Work item »
Look through the material below and copy exactly the lines from the line with "Answer in list order." to the line with "3. white plastic", those two lines included.

Source material »

════════════════

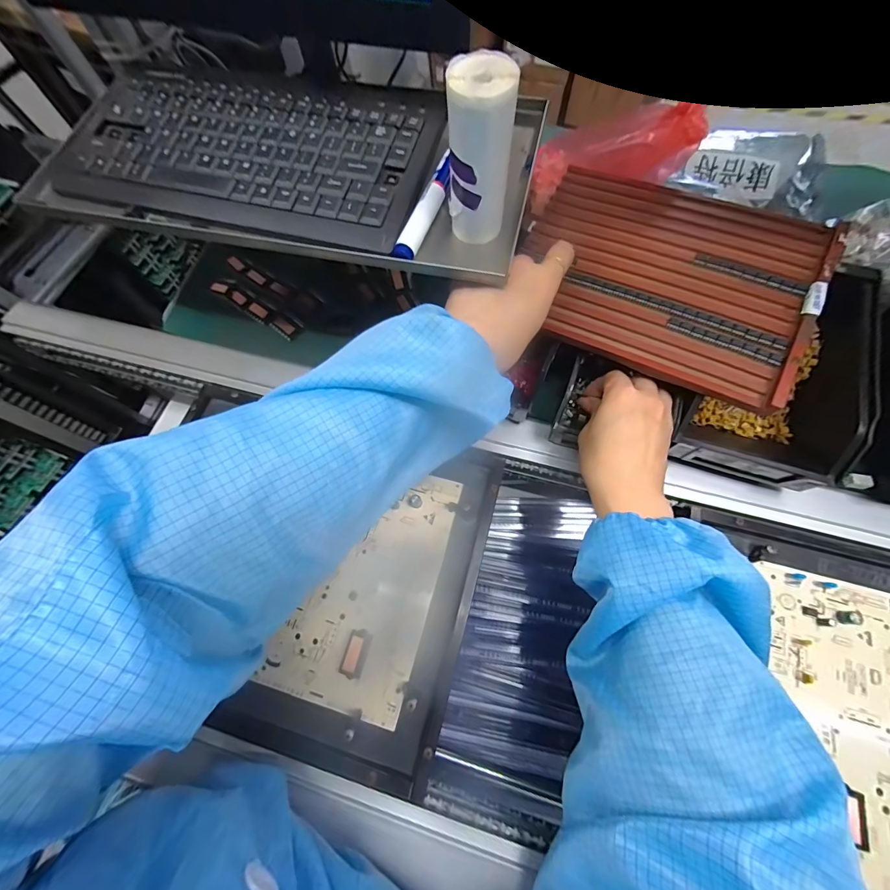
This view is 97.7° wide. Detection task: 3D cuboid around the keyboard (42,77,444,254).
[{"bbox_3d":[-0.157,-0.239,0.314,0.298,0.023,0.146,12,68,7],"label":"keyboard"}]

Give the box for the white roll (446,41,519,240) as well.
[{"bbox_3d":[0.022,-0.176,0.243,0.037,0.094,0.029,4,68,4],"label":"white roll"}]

════════════════

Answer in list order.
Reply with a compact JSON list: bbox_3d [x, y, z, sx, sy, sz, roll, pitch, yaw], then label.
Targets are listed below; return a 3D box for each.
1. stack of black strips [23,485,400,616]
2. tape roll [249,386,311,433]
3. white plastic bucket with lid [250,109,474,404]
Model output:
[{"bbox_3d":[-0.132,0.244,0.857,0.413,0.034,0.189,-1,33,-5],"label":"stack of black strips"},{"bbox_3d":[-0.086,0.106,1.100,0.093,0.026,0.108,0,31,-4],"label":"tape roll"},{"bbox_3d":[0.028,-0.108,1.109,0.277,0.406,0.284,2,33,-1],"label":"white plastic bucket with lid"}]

════════════════

Answer to the exercise »
Answer in list order.
Reply with a compact JSON list: bbox_3d [x, y, z, sx, sy, sz, roll, pitch, yaw], then label.
Targets are listed below; return a 3D box for each.
1. stack of black strips [23,485,400,616]
2. tape roll [249,386,311,433]
3. white plastic bucket with lid [250,109,474,404]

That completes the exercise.